▶ EXERCISE OBJECTIVE
Write out exactly the lines of the entries below from the one holding "first is the" to the one holding "and it accesses", inclusive, and leave out all other lines.

+===+

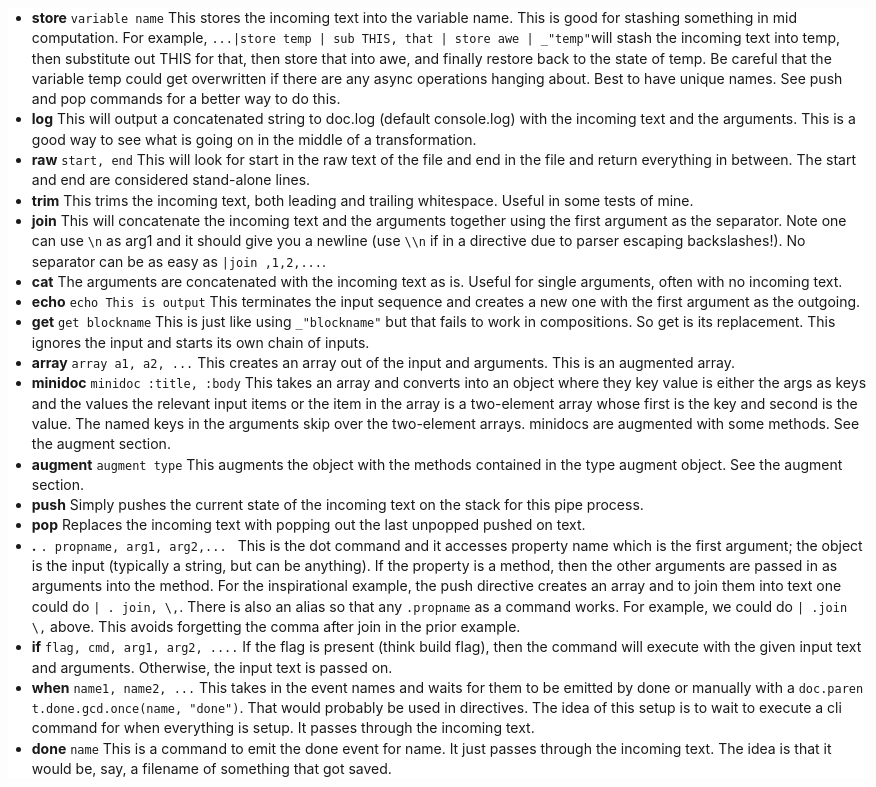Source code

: * **store** `variable name`  This stores the incoming text into the variable
  name.  This is good for stashing something in mid computation. For example,
  `...|store temp | sub THIS, that | store awe | _"temp"`will stash the
  incoming text into temp, then substitute out THIS for that, then store that
  into awe, and finally restore back to the state of temp. Be careful that the
  variable temp could get overwritten if there are any async operations
  hanging about. Best to have unique names. See push and pop commands for a
  better way to do this. 
* **log** This will output a concatenated string to doc.log (default
  console.log) with the incoming text and the arguments. This is a good way to
  see what is going on in the middle of a transformation.
* **raw** `start, end` This will look for start in the raw text of the file
  and end in the file and return everything in between. The start and end are
  considered stand-alone lines. 
* **trim** This trims the incoming text, both leading and trailing whitespace.
  Useful in some tests of mine. 
* **join** This will concatenate the incoming text and the arguments together
  using the first argument as the separator. Note one can use `\n` as arg1 and
  it should give you a newline (use `\\n` if in a directive due to parser
  escaping backslashes!). No separator can be as easy as `|join ,1,2,...`.
* **cat**  The arguments are concatenated with the incoming text as is. Useful
  for single arguments, often with no incoming text.
* **echo** `echo This is output` This terminates the input sequence and
  creates a new one with the first argument as the outgoing. 
* **get** `get blockname` This is just like using `_"blockname"` but that
  fails to work in compositions. So get is its replacement. This ignores the
  input and starts its own chain of inputs. 
* **array** `array a1, a2, ...` This creates an array out of the input and
  arguments. This is an augmented array.
* **minidoc** `minidoc :title, :body` This takes an array and converts into an
  object where they key value is either the args as keys and the values the
  relevant input items or the item in the array is a two-element array whose
  first is the key and second is the value. The named keys in the arguments
  skip over the two-element arrays. minidocs are augmented with some methods.
  See the augment section.
* **augment** `augment type` This augments the object with the methods
  contained in the type augment object. See the augment section. 
* **push** Simply pushes the current state of the incoming text on the stack
  for this pipe process.
* **pop** Replaces the incoming text with popping out the last unpopped pushed
  on text.
* **.** `. propname, arg1, arg2,... ` This is the dot command and it accesses
  property name which is the first argument; the object is the input
  (typically a string, but can be anything). If the property is a method, then
  the other arguments are passed in as arguments into the method. For the
  inspirational example, the push directive creates an array and to join them
  into text one could do `| . join, \,`. There is also an alias so that any
  `.propname` as a command works. For example, we could do `| .join \,` above.
  This avoids forgetting the comma after join in the prior example. 
* **if** `flag, cmd, arg1, arg2, ....` If the flag is present (think build
  flag), then the command will execute with the given input text and
  arguments. Otherwise, the input text is passed on.
* **when** `name1, name2, ...` This takes in the event names and waits for
  them to be emitted by done or manually with a
  `doc.parent.done.gcd.once(name, "done")`. That would probably be used in
  directives. The idea of this setup is to wait to execute a cli command for
  when everything is setup. It passes through the incoming text. 
* **done** `name` This is a command to emit the done event for name. It just
  passes through the incoming text. The idea is that it would be, say, a
  filename of something that got saved.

+===+

▶ RESULT OF THIS EXERCISE
  first is the key and second is the value. The named keys in the arguments
  skip over the two-element arrays. minidocs are augmented with some methods.
  See the augment section.
* **augment** `augment type` This augments the object with the methods
  contained in the type augment object. See the augment section. 
* **push** Simply pushes the current state of the incoming text on the stack
  for this pipe process.
* **pop** Replaces the incoming text with popping out the last unpopped pushed
  on text.
* **.** `. propname, arg1, arg2,... ` This is the dot command and it accesses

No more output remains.